(Saved data entries)
────────────────────
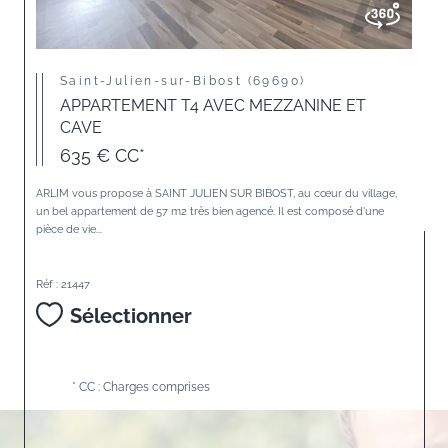
Saint-Julien-sur-Bibost (69690)
APPARTEMENT T4 AVEC MEZZANINE ET
CAVE
635 €
CC*
ARLIM vous propose à SAINT JULIEN SUR BIBOST, au cœur du village,
un bel appartement de 57 m2 très bien agencé. Il est composé d'une
pièce de vie...
Réf : 21447
Sélectionner
* CC : Charges comprises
────────────────────
* **Task to complete**: Repeat the text of the records above verbatim, leaving out the pictures.

* **Written solution**:
Saint-Julien-sur-Bibost (69690)
APPARTEMENT T4 AVEC MEZZANINE ET
CAVE
635 €
CC*
ARLIM vous propose à SAINT JULIEN SUR BIBOST, au cœur du village,
un bel appartement de 57 m2 très bien agencé. Il est composé d'une
pièce de vie...
Réf : 21447
Sélectionner
* CC : Charges comprises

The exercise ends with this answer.